### TASK
From the entries below, retype only the lines from the one with "- 🇩🇪 German (de)" through the one with "are you feeling", exactly as written.

### SUPPLIED DATA
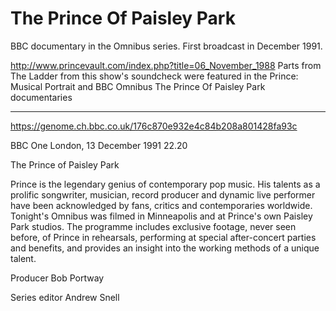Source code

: 
# The Prince Of Paisley Park 

BBC documentary in the Omnibus series. First broadcast in December 1991.

http://www.princevault.com/index.php?title=06_November_1988
Parts from The Ladder from this show's soundcheck were featured in the Prince: Musical Portrait and BBC Omnibus The Prince Of Paisley Park documentaries

-----

https://genome.ch.bbc.co.uk/176c870e932e4c84b208a801428fa93c

BBC One London, 13 December 1991 22.20

The Prince of Paisley Park 

Prince is the legendary genius of contemporary pop music. His talents as a prolific songwriter, musician, record producer and dynamic live performer have been acknowledged by fans, critics and contemporaries worldwide. Tonight's Omnibus was filmed in Minneapolis and at Prince's own Paisley Park studios. The programme includes exclusive footage, never seen before, of Prince in rehearsals, performing at special after-concert parties and benefits, and provides an insight into the working methods of a unique talent. 

Producer Bob Portway 

Series editor Andrew Snell 

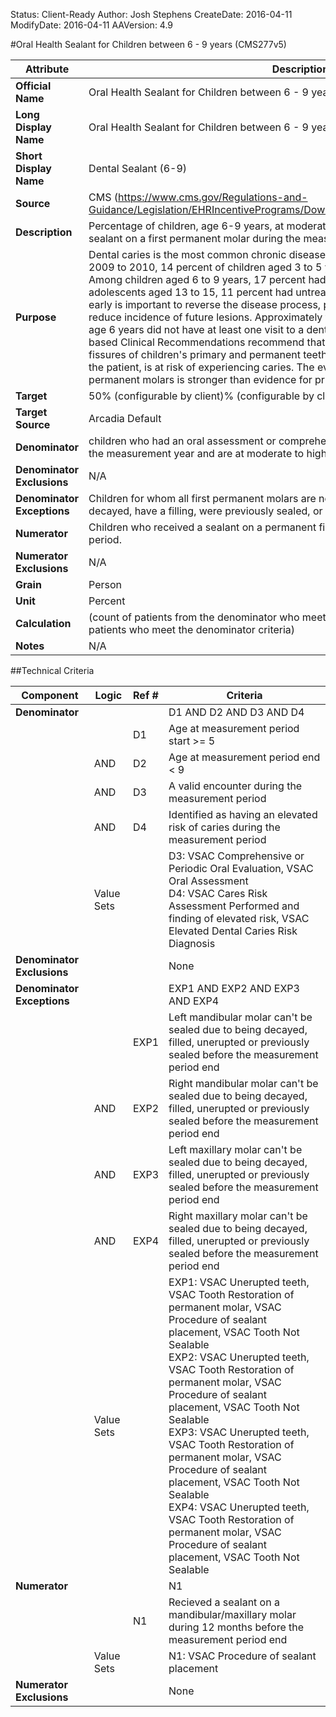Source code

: Status: Client-Ready
Author: Josh Stephens
CreateDate: 2016-04-11
ModifyDate: 2016-04-11
AAVersion: 4.9

#Oral Health Sealant for Children between 6 - 9 years (CMS277v5)

| Attribute | Description |
| --------- | ----------- |
| **Official Name** | Oral Health Sealant for Children between 6 - 9 years (CMS277v5) |
| **Long Display Name** | Oral Health Sealant for Children between 6 - 9 years (CMS277v5) |
| **Short Display Name** | Dental Sealant (6-9) |
| **Source** | CMS (https://www.cms.gov/Regulations-and-Guidance/Legislation/EHRIncentivePrograms/Downloads/eCQM_2014_EP_June2015.zip) |
| **Description** | Percentage of children, age 6-9 years, at moderate to high risk for caries who received a sealant on a first permanent molar during the measurement period |
| **Purpose** | Dental caries is the most common chronic disease in children in the United States. In 2009 to 2010, 14 percent of children aged 3 to 5 years had untreated dental caries. Among children aged 6 to 9 years, 17 percent had untreated dental caries, and among adolescents aged 13 to 15, 11 percent had untreated dental caries. Identifying caries early is important to reverse the disease process, prevent progression of caries, and reduce incidence of future lesions. Approximately three quarters of children younger than age 6 years did not have at least one visit to a dentist in the previous year. Evidence based Clinical Recommendations recommend that sealants should be placed on pits and fissures of children's primary and permanent teeth when it is determined that the tooth, or the patient, is at risk of experiencing caries. The evidence for sealant effectiveness in permanent molars is stronger than evidence for primary molars. |
| **Target** | 50% (configurable by client)% (configurable by client) |
| **Target Source** | Arcadia Default |
| **Denominator** | children who had an oral assessment or comprehensive or periodic oral evaluation visit in the measurement year and are at moderate to high risk for caries. |
| **Denominator Exclusions** | N/A |
| **Denominator Exceptions** | Children for whom all first permanent molars are non-sealable i.e., all molars are either decayed, have a filling, were previously sealed, or un-erupted/missing |
| **Numerator** | Children who received a sealant on a permanent first molar tooth in the measurement period. |
| **Numerator Exclusions** | N/A |
| **Grain** | Person |
| **Unit** | Percent |
| **Calculation** | (count of patients from the denominator who meet the numerator criteria) / (count of patients who meet the denominator criteria) |
| **Notes** | N/A |


##Technical Criteria

| Component | Logic | Ref # | Criteria |
| --------- | ----- | ----- | -------- |
| **Denominator** | | | D1 AND D2 AND D3 AND D4 |
| |  | D1 | Age at measurement period start >= 5 |
| | AND | D2 | Age at measurement period end < 9 |
| | AND | D3 | A valid encounter during the measurement period |
| | AND | D4 | Identified as having an elevated risk of caries during the measurement period |
| | Value Sets | | D3: VSAC Comprehensive or Periodic Oral Evaluation, VSAC Oral Assessment<br>D4: VSAC Cares Risk Assessment Performed and finding of elevated risk, VSAC Elevated Dental Caries Risk Diagnosis |
| **Denominator Exclusions** | | | None |
| **Denominator Exceptions** | | | EXP1 AND EXP2 AND EXP3 AND EXP4 |
| |  | EXP1 | Left mandibular molar can't be sealed due to being decayed, filled, unerupted or previously sealed before the measurement period end |
| | AND | EXP2 | Right mandibular molar can't be sealed due to being decayed, filled, unerupted or previously sealed before the measurement period end |
| | AND | EXP3 | Left maxillary molar can't be sealed due to being decayed, filled, unerupted or previously sealed before the measurement period end |
| | AND | EXP4 | Right maxillary molar can't be sealed due to being decayed, filled, unerupted or previously sealed before the measurement period end |
| | Value Sets | | EXP1: VSAC Unerupted teeth, VSAC Tooth Restoration of permanent molar, VSAC Procedure of sealant placement, VSAC Tooth Not Sealable<br>EXP2: VSAC Unerupted teeth, VSAC Tooth Restoration of permanent molar, VSAC Procedure of sealant placement, VSAC Tooth Not Sealable<br>EXP3: VSAC Unerupted teeth, VSAC Tooth Restoration of permanent molar, VSAC Procedure of sealant placement, VSAC Tooth Not Sealable<br>EXP4: VSAC Unerupted teeth, VSAC Tooth Restoration of permanent molar, VSAC Procedure of sealant placement, VSAC Tooth Not Sealable |
| **Numerator** | | | N1 |
| |  | N1 | Recieved a sealant on a mandibular/maxillary molar during 12 months before the measurement period end |
| | Value Sets | | N1: VSAC Procedure of sealant placement |
| **Numerator Exclusions** | | | None |
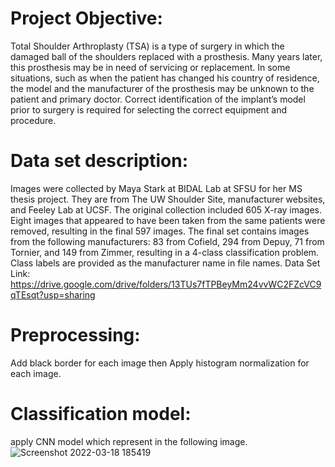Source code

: 
# Project Objective: 
Total Shoulder Arthroplasty (TSA) is a type of surgery in which the damaged ball of the shoulders replaced with a prosthesis. Many years later, this prosthesis may be in need of servicing or replacement. In some situations, such as when the patient has changed his country of residence, the model and the manufacturer of the prosthesis may be unknown to the patient and primary doctor. Correct identification of the implant’s model prior to surgery is required for selecting the correct equipment and procedure. 
# Data set description: 
Images were collected by Maya Stark at BIDAL Lab at SFSU for her MS thesis project. They are from The UW Shoulder Site, manufacturer websites, and Feeley Lab at UCSF. The original collection included 605 X-ray images. Eight images that appeared to have been taken from the same patients were removed, resulting in the final 597 images. The final set contains images from the following manufacturers: 83 from Cofield, 294 from Depuy, 71 from Tornier, and 149 from Zimmer, resulting in a 4-class classification problem. Class labels are provided as the manufacturer name in file names. 
Data Set Link: https://drive.google.com/drive/folders/13TUs7fTPBeyMm24vvWC2FZcVC9qTEsqt?usp=sharing  
# Preprocessing: 
Add black border for each image then Apply histogram normalization for each image.   
# Classification model: 
apply CNN model which represent in the following image.
![Screenshot 2022-03-18 185419](https://user-images.githubusercontent.com/75753459/159048138-cfcb0ff3-b736-4b72-8cce-286ce135e77c.png)

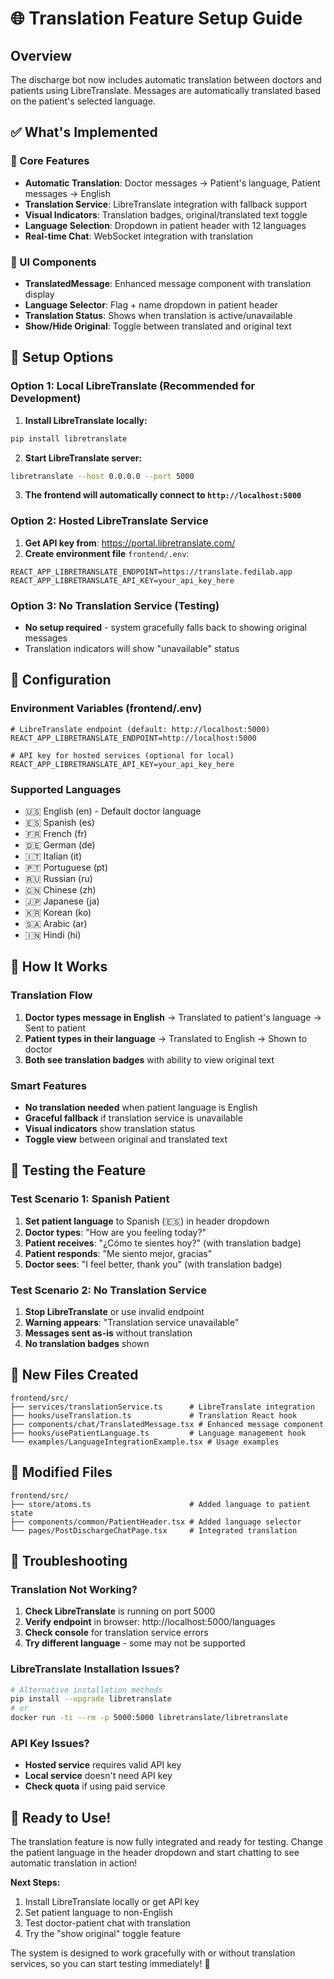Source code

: # 🌐 Translation Feature Setup Guide

## Overview

The discharge bot now includes automatic translation between doctors and patients using LibreTranslate. Messages are automatically translated based on the patient's selected language.

## ✅ What's Implemented

### 🔧 Core Features
- **Automatic Translation**: Doctor messages → Patient's language, Patient messages → English
- **Translation Service**: LibreTranslate integration with fallback support
- **Visual Indicators**: Translation badges, original/translated text toggle
- **Language Selection**: Dropdown in patient header with 12 languages
- **Real-time Chat**: WebSocket integration with translation

### 🎨 UI Components
- **TranslatedMessage**: Enhanced message component with translation display
- **Language Selector**: Flag + name dropdown in patient header
- **Translation Status**: Shows when translation is active/unavailable
- **Show/Hide Original**: Toggle between translated and original text

## 🚀 Setup Options

### Option 1: Local LibreTranslate (Recommended for Development)

1. **Install LibreTranslate locally:**
```bash
pip install libretranslate
```

2. **Start LibreTranslate server:**
```bash
libretranslate --host 0.0.0.0 --port 5000
```

3. **The frontend will automatically connect to `http://localhost:5000`**

### Option 2: Hosted LibreTranslate Service

1. **Get API key from**: https://portal.libretranslate.com/
2. **Create environment file** `frontend/.env`:
```env
REACT_APP_LIBRETRANSLATE_ENDPOINT=https://translate.fedilab.app
REACT_APP_LIBRETRANSLATE_API_KEY=your_api_key_here
```

### Option 3: No Translation Service (Testing)

- **No setup required** - system gracefully falls back to showing original messages
- Translation indicators will show "unavailable" status

## 🔧 Configuration

### Environment Variables (frontend/.env)
```env
# LibreTranslate endpoint (default: http://localhost:5000)
REACT_APP_LIBRETRANSLATE_ENDPOINT=http://localhost:5000

# API key for hosted services (optional for local)
REACT_APP_LIBRETRANSLATE_API_KEY=your_api_key_here
```

### Supported Languages
- 🇺🇸 English (en) - Default doctor language
- 🇪🇸 Spanish (es)
- 🇫🇷 French (fr)
- 🇩🇪 German (de)
- 🇮🇹 Italian (it)
- 🇵🇹 Portuguese (pt)
- 🇷🇺 Russian (ru)
- 🇨🇳 Chinese (zh)
- 🇯🇵 Japanese (ja)
- 🇰🇷 Korean (ko)
- 🇸🇦 Arabic (ar)
- 🇮🇳 Hindi (hi)

## 🎯 How It Works

### Translation Flow
1. **Doctor types message in English** → Translated to patient's language → Sent to patient
2. **Patient types in their language** → Translated to English → Shown to doctor
3. **Both see translation badges** with ability to view original text

### Smart Features
- **No translation needed** when patient language is English
- **Graceful fallback** if translation service is unavailable
- **Visual indicators** show translation status
- **Toggle view** between original and translated text

## 🧪 Testing the Feature

### Test Scenario 1: Spanish Patient
1. **Set patient language** to Spanish (🇪🇸) in header dropdown
2. **Doctor types**: "How are you feeling today?"
3. **Patient receives**: "¿Cómo te sientes hoy?" (with translation badge)
4. **Patient responds**: "Me siento mejor, gracias"
5. **Doctor sees**: "I feel better, thank you" (with translation badge)

### Test Scenario 2: No Translation Service
1. **Stop LibreTranslate** or use invalid endpoint
2. **Warning appears**: "Translation service unavailable"
3. **Messages sent as-is** without translation
4. **No translation badges** shown

## 📁 New Files Created

```
frontend/src/
├── services/translationService.ts      # LibreTranslate integration
├── hooks/useTranslation.ts             # Translation React hook
├── components/chat/TranslatedMessage.tsx # Enhanced message component
├── hooks/usePatientLanguage.ts         # Language management hook
└── examples/LanguageIntegrationExample.tsx # Usage examples
```

## 🔧 Modified Files

```
frontend/src/
├── store/atoms.ts                      # Added language to patient state
├── components/common/PatientHeader.tsx # Added language selector
└── pages/PostDischargeChatPage.tsx     # Integrated translation
```

## 🚨 Troubleshooting

### Translation Not Working?
1. **Check LibreTranslate** is running on port 5000
2. **Verify endpoint** in browser: http://localhost:5000/languages
3. **Check console** for translation service errors
4. **Try different language** - some may not be supported

### LibreTranslate Installation Issues?
```bash
# Alternative installation methods
pip install --upgrade libretranslate
# or
docker run -ti --rm -p 5000:5000 libretranslate/libretranslate
```

### API Key Issues?
- **Hosted service** requires valid API key
- **Local service** doesn't need API key
- **Check quota** if using paid service

## 🎉 Ready to Use!

The translation feature is now fully integrated and ready for testing. Change the patient language in the header dropdown and start chatting to see automatic translation in action!

**Next Steps:**
1. Install LibreTranslate locally or get API key
2. Set patient language to non-English
3. Test doctor-patient chat with translation
4. Try the "show original" toggle feature

The system is designed to work gracefully with or without translation services, so you can start testing immediately! 🚀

### OUTPUT FOR THIS TASK
- 🇩🇪 German (de)
- 🇮🇹 Italian (it)
- 🇵🇹 Portuguese (pt)
- 🇷🇺 Russian (ru)
- 🇨🇳 Chinese (zh)
- 🇯🇵 Japanese (ja)
- 🇰🇷 Korean (ko)
- 🇸🇦 Arabic (ar)
- 🇮🇳 Hindi (hi)

## 🎯 How It Works

### Translation Flow
1. **Doctor types message in English** → Translated to patient's language → Sent to patient
2. **Patient types in their language** → Translated to English → Shown to doctor
3. **Both see translation badges** with ability to view original text

### Smart Features
- **No translation needed** when patient language is English
- **Graceful fallback** if translation service is unavailable
- **Visual indicators** show translation status
- **Toggle view** between original and translated text

## 🧪 Testing the Feature

### Test Scenario 1: Spanish Patient
1. **Set patient language** to Spanish (🇪🇸) in header dropdown
2. **Doctor types**: "How are you feeling today?"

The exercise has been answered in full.